THE RECORDS START

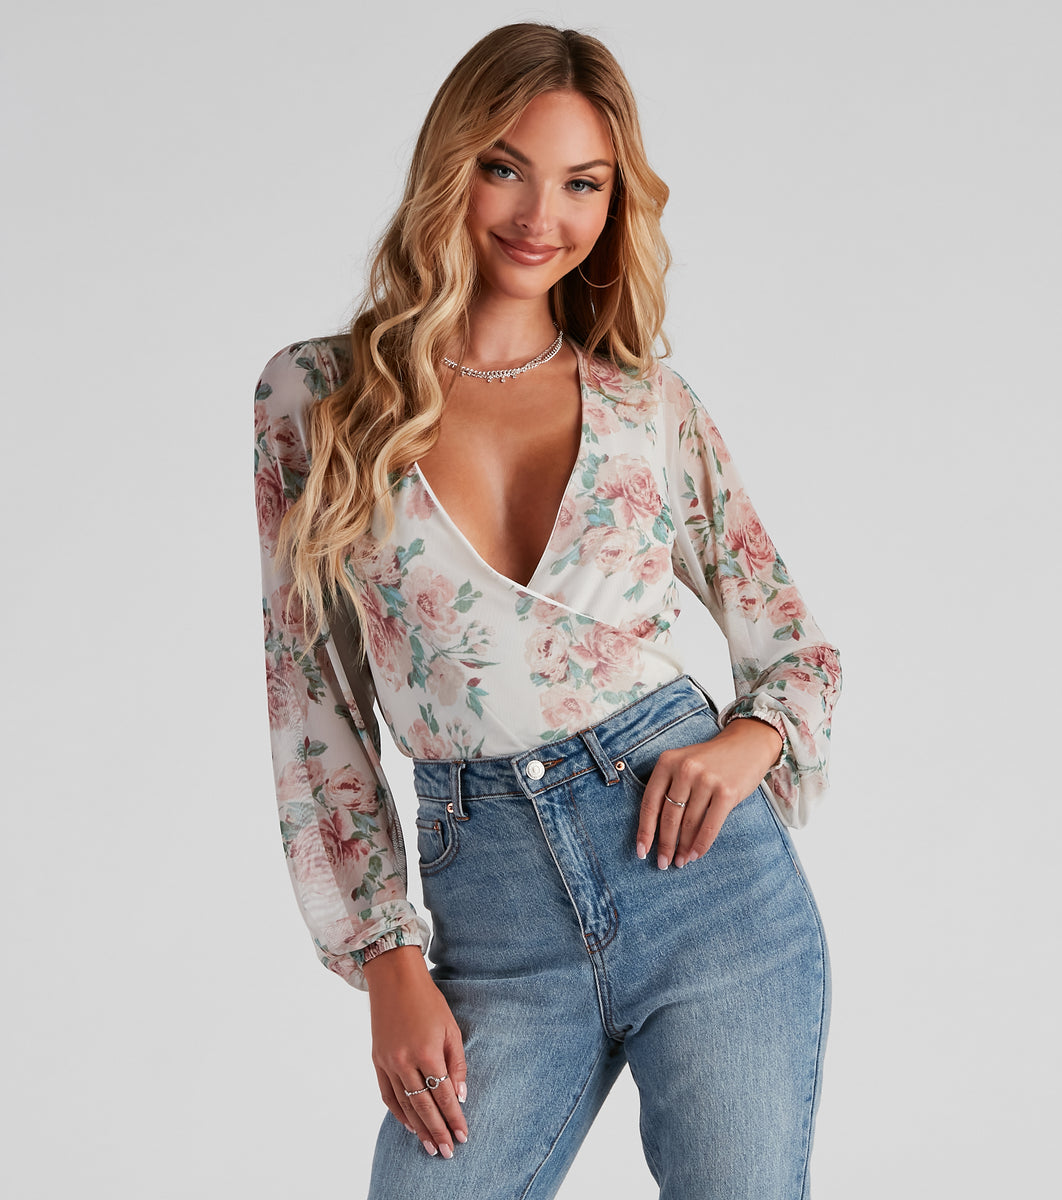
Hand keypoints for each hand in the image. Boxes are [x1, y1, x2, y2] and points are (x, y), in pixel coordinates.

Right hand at [363, 945, 468, 1157]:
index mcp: (428, 1052)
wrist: (395, 979)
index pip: (443, 1096)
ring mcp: (388, 1062)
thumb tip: (460, 1096)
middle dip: (437, 1131)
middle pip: (423, 1106)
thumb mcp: (451, 1028)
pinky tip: (408, 1125)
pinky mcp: (377, 1060)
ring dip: (418, 1128)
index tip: (463, 1136)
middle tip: (447, 1152)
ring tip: (429, 1146)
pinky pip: (387, 1094)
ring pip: (404, 1105)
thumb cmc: (428, 1001)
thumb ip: (457, 1064)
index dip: (454, 1119)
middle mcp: (405, 1061)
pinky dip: (398, 1113)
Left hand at [635, 717, 782, 869]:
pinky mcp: (726, 792)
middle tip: (663, 863)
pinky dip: (701, 845)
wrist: (747, 745)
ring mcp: (706, 780)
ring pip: (688, 824)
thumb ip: (669, 789)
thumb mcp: (683, 764)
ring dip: (683, 848)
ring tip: (680, 861)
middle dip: (664, 844)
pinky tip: (695, 855)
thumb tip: (657, 832)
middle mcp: (685, 769)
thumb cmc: (710, 762)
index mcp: (667, 762)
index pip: (650, 802)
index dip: (645, 830)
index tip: (642, 851)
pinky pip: (709, 826)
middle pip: (668, 816)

THE RECORDS END

| THE TASK |
Output nothing but the lines from the one containing "index dip: (454, 1119)" through the last line of the data, exactly as they stand.

| ANSWER BOX |
index dip: (454, 1119)
middle mcp: (405, 1061)
pinky dip: (398, 1113)
Left hand at [635, 717, 782, 869]:
pinky mcp: (726, 792)
middle tip: (663, 863)
pinky dip: (701, 845)
wrist: (747, 745)
ring mcp: (706, 780)
ring pip: (688, 824)
thumb ip: (669, 789)
thumb mcp: (683, 764)
ring dip: (683, 848)
ring tip: (680, 861)
middle dip: (664, 844)
pinky tip: (695, 855)
thumb tip: (657, 832)
middle mcp: (685, 769)
thumb cmc: (710, 762)
index mcp: (667, 762)
index pip: (650, 802)
index dip: (645, 830)
index tip: (642, 851)
pinky pip: (709, 826)
middle pip: (668, 816)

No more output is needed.